Pengalaman ikut dalam Musrena yang digelar pada tanggal 17 Januari 2017 di Balai Desa Suaktimah, Kecamatan Sama Tiga, Aceh Barat bagi Cut Mala Dewi memberikan kesan yang kuat. Dewi hadir bersama peserta lainnya yang mewakili Gampong Krueng Tinggai, yakni Nurmala, Erliati dan Eka. Setiap desa harusnya diwakili oleh lima orang yang komposisinya terdiri dari perempuan, anak-anak, dan penyandang disabilitas tentunya bersama Kecik atau Kepala Desa. Musrena ini dihadiri oleh 32 Gampong, dimana bagi Aceh Barat sendiri kegiatan Musrena baru dua kali diadakan.
Proses dialog Musrena kemudian dibagi dalam kelompok kerja (pokja), yakni Pokja anak-anak, pokja disabilitas dan pokja perempuan. “Setiap pokja membuat usulan kegiatan dan perencanaan pembangunan fisik apa yang dibutuhkan dan menjadi prioritas di Gampong masing-masing” Jelas Dewi. Untuk gampong Krueng Tinggai misalnya dalam pokja perempuan Dewi dan kawan-kawan mengusulkan kegiatan usaha anyam tikar, tanaman apotik hidup, usaha ternak ayam, pelatihan informasi dan teknologi, usaha pembuatan minyak kelapa. Sementara untuk pembangunan fisiknya adalah ketersediaan lapangan voli dan gedung olah raga di kecamatan.

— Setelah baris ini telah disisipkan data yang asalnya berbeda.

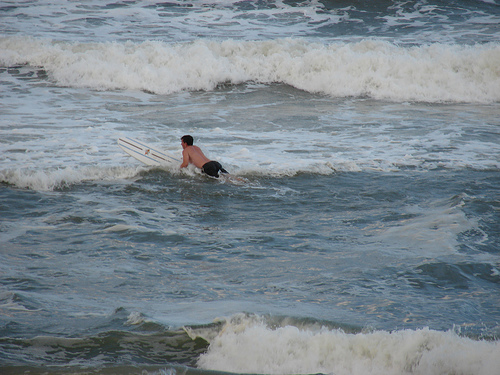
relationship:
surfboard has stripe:
[115, 135, 184, 166] [120, 144, 193, 175]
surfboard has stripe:
[115, 135, 184, 166] [116, 136, 183, 166]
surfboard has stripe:
[115, 135, 184, 166] [126, 131, 179, 161]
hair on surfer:
[175, 128, 196, 147] [178, 134, 231, 179]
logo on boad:
[146, 147, 151, 159] [114, 138, 183, 168]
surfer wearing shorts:
[178, 134, 231, 179] [203, 156, 226, 176]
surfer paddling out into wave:
[176, 132, 245, 191] [7, 297, 498, 374]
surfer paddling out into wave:
[176, 132, 245, 191] [4, 147, 499, 216]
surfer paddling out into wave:
[176, 132, 245, 191] [1, 21, 498, 116]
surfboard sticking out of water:
[115, 135, 184, 166] [2, 1, 499, 373]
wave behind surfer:
[55, 21, 484, 138] [166, 133, 269, 229]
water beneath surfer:
[2, 1, 499, 373] [180, 134, 247, 184]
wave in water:
[0, 145, 499, 199] [2, 1, 499, 373]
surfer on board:
[178, 134, 231, 179] [117, 135, 205, 175]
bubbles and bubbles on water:
[194, 312, 499, 374] [0, 0, 500, 375]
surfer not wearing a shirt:
[178, 134, 231, 179] [180, 117, 244, 214]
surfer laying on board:
[178, 134, 231, 179] [91, 123, 179, 173]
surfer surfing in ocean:
[178, 134, 231, 179] [0, 0, 500, 373]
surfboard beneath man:
[112, 130, 184, 167] [173, 133, 241, 184]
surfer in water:
[178, 134, 231, 179] [2, 1, 499, 373]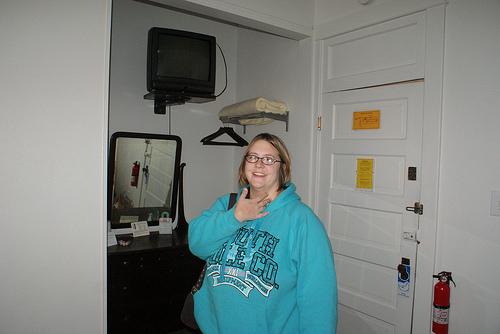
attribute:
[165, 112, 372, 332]
shirt — black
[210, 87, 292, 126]
blanket — folded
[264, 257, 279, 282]
letter — outlined, black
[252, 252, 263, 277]
letter — outlined, black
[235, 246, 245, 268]
letter — outlined, black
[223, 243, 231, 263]
letter — outlined, black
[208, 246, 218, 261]
letter — outlined, black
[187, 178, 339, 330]
hoodie — teal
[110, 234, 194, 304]
dresser — brown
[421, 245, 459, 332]
hydrant — fire hydrant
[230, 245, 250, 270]
letter — black, outlined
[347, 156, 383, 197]
sign — yellow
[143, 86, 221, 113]
shelf — BLACK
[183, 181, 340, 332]
sweatshirt — light blue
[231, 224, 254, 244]
letter — outlined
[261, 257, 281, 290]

Pada kesempatan ini Teuku Dadek selaku Kepala BAPPEDA Aceh Barat juga mereview hasil musrena tahun 2016, sehingga dalam pembuatan perencanaan pembangunan dan kegiatan tahun 2018 nanti ada landasannya, berkelanjutan. Ada beberapa catatan misalnya ada kegiatan non fisik dananya sudah ditarik namun kegiatannya tak ada, kegiatan tidak mencapai sasaran seperti dalam proposal, masih banyak dana desa yang terparkir terutama kegiatan fisik yang lambat pengerjaannya, bahkan ada juga yang mengajukan SPM (Standar Pelayanan Minimal) bodong. Untuk itu kedepannya dilakukan perbaikan. “Kegiatan tidak boleh lagi bersifat paket, tetapi harus volume seperti berapa meter jalan, unit bangunan dengan luas tertentu. Demikian juga kegiatan non fisik misalnya majelis taklim harus mencantumkan volume kegiatan, satu orang guru mengaji dikali 4 pertemuan di kalikan 12 bulan kali Rp. 75.000,-. Demikian juga dengan dana Posyandu, dan PKK proposal diubah bentuknya menjadi TOR atau kerangka acuan panduan kegiatan” terang Teuku Dadek dihadapan ratusan peserta Musrena.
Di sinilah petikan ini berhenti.